С годами я понял, что Ларс фон Триер больше не стремится стать лучшим режиссером в мире: по сути, победив в Каннах, он этого добился. Теперь у него другая задача: стать худшим, самым неправильным и невыносимым. Так покоряет «Антихрист», от противного: в каком-то смысле идеально чудовищный фильм, и именно этим — прекрасный. Помню забавный случай: вскоре после каннского провала (даже невозмутимое экуменическое жюри не выдержало и присудило Триеру первый за всю историю антиприз за женоненавистничество) «Антихрист» выходил в российский прокат. Камеры какого-то федерального канала подстерегали зрителей на выходе с первых сеансов, ожидая встретить их оскорбленными в лучших чувствах. Но те шли глубоко растроганные и задумчивые. Каждый второй комментарий был кратким: «Это фильм обо мне». Надо помнить, в России к Триеру — особое отношение.

Пять лет назад на каннской пресс-конференции Триер получил статус персоны нон грата, после того как произнес фразу «Я понимаю Гитлера» и попытался выпутаться из этого утверждения. Вот фрагмент этой пресс-конференции — триумфально неловкие пять минут.

Раньше он пытался одолеть фестивали и прокат, взять зрителя приступом — и добился своего. Противостоять формалистическому совершенству «Европы», эмоциональной силе «Рассекая волны», интеллектуальной мощи «Догвиля» почти невозможно. Сегодня его задача амбициозней: повергнуть кинематограф как таковой. Испытать его, высмеять, вывернуть наизнанку. Лишить привычного смысла и формы, создав новые, раздражающе непривычные. Актеры больше не должны играть как актеры. Оператор не должен снимать как оператор (к слову, в комедии «Самый главный босс» его должность вообще отдали компьютерной программе). А режиссура обязана превратиться в чистой воды черную магию — которую, если на вас она не действует, проще всего обозвать шарлатанством. Ну да Триеру не привыкать.

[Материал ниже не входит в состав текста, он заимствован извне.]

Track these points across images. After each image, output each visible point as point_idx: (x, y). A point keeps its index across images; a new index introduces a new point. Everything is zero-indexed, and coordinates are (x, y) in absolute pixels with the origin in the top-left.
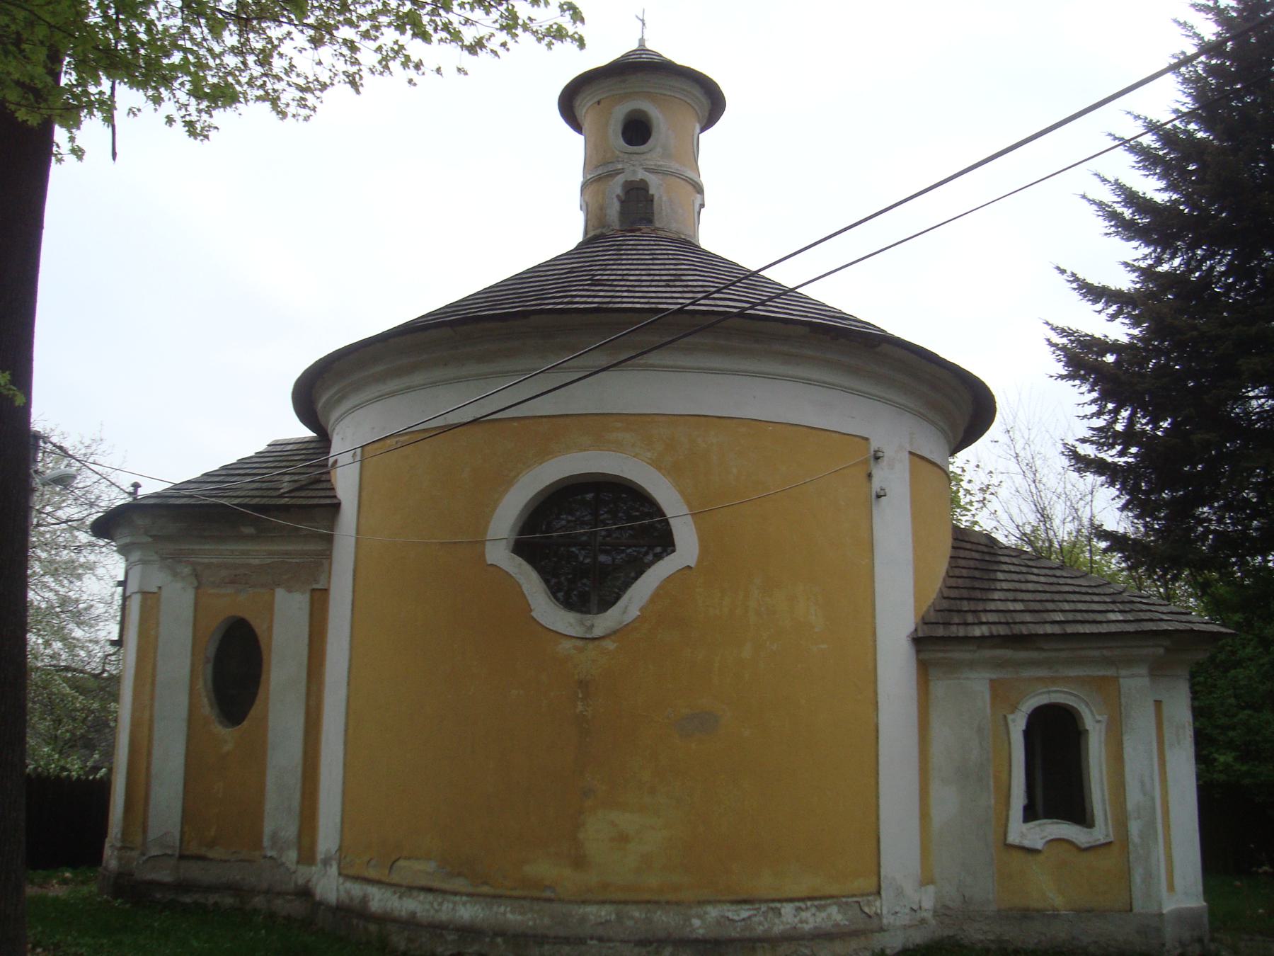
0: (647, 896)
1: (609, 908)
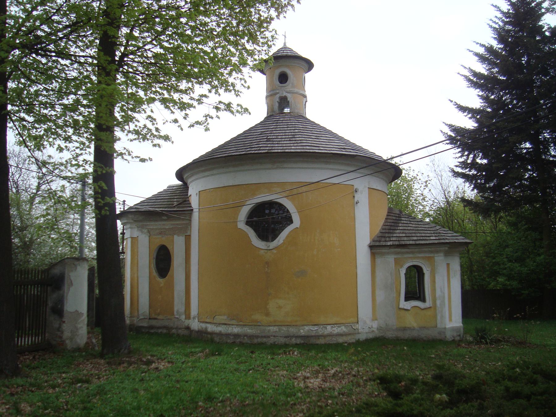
0: (286, 324)
1: (276, 327)
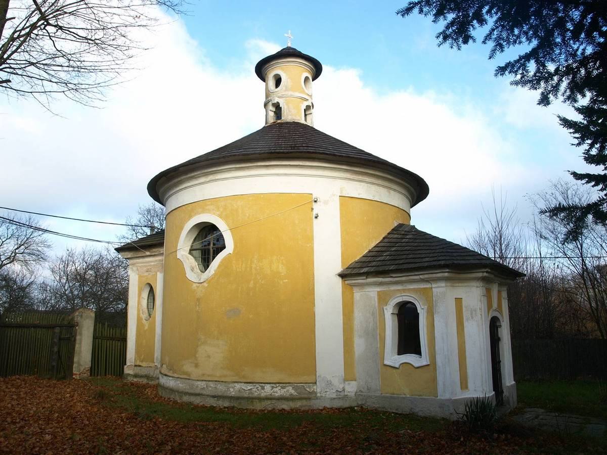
1: (204, 383)
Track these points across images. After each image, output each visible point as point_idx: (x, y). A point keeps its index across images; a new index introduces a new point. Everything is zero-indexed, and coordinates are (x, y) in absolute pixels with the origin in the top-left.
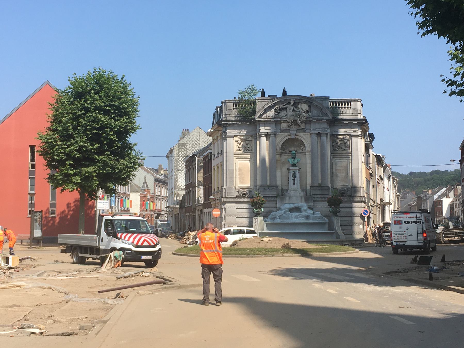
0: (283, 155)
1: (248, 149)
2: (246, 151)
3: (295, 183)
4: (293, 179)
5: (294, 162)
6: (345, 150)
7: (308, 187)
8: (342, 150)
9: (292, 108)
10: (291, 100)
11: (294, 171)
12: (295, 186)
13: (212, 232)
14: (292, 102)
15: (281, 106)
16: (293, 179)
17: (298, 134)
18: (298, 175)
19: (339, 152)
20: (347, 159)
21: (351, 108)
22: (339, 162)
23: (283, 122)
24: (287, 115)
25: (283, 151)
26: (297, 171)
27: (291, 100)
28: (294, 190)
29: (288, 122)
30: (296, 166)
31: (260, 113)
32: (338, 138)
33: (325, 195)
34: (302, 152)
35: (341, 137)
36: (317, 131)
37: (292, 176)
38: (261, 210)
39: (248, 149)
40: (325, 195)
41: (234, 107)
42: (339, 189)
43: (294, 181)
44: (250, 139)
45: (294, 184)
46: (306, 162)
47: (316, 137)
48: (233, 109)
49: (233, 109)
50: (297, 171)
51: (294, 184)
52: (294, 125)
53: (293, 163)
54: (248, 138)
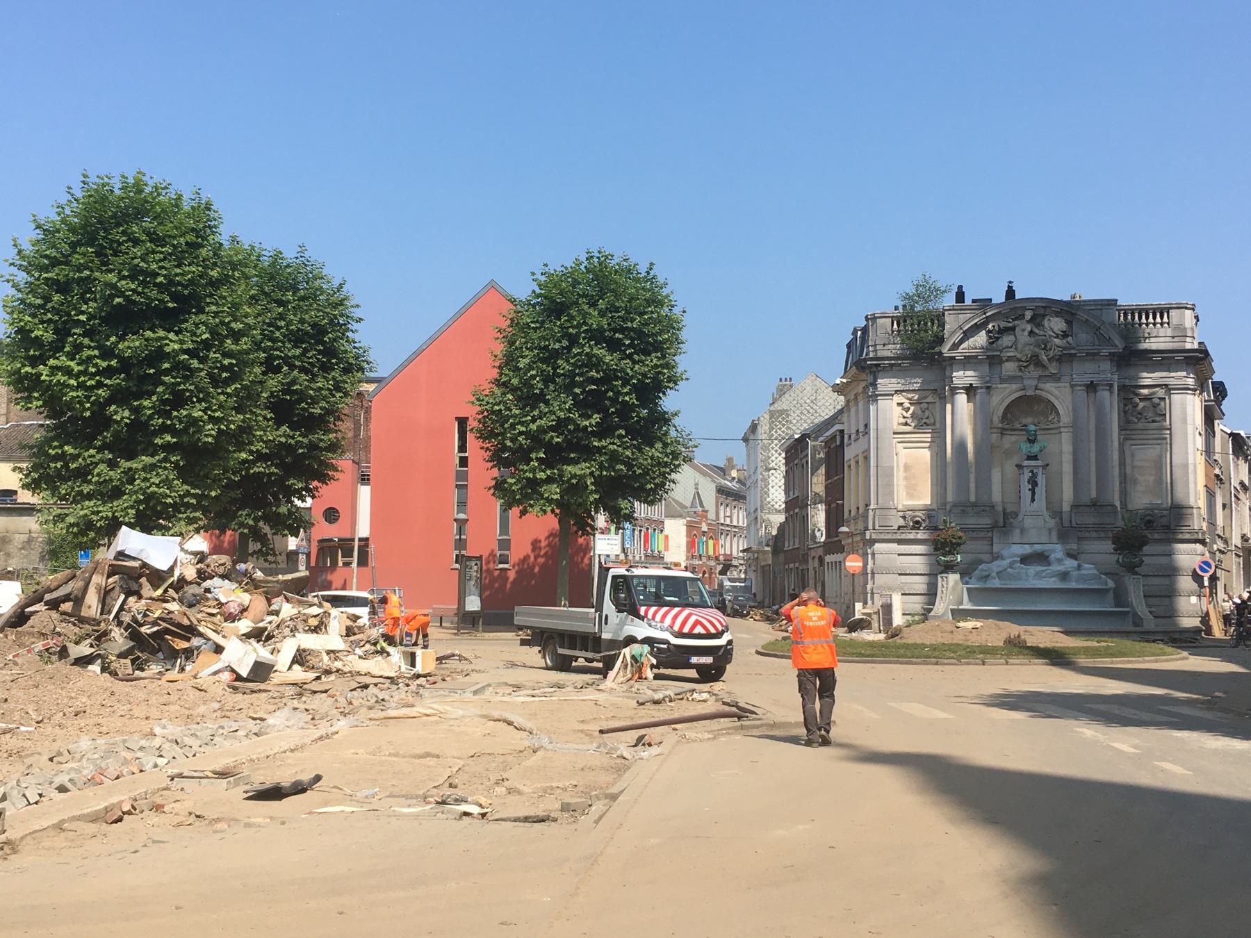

Да, его кинематограф в прямом смысле слова интерактивный: если ты не достроишь в своей голове архитектуру Догвиля, он так и не оживет. И все-таки не стоит преувеличивать значения зрителя для режиссера. Давным-давно он обозвал себя мастурбатором экрана — и в недавней «Нимфоманке» самую личную главку назвал (вновь в память о Тарковском, надо думать) «Зеркалом»: там помешанная на сексе героиня пытается удалить из своего жилища все объекты возможного соблазна — но в итоге влюбляется в собственную руку. Кино для Триера еще и способ самопознания и, уж конечно, самоублажения. Во всех его персонажах любого пола нетрудно обнаружить черты автора.

Мода на Триера за последние десять лет прошла. 60 лет давно уже не молодость, хотя не совсем почтенная старость. Он умудряется оставаться проклятым поэтом и в статусе классика, но самое главное — находит внутренние стимулы, чтобы продолжать работать. Новый его сериал, как выяснилось недавно, история маньяка. Можно не сомневаться, в чем-то она окажется автобиографической. И от этого на душе теплее.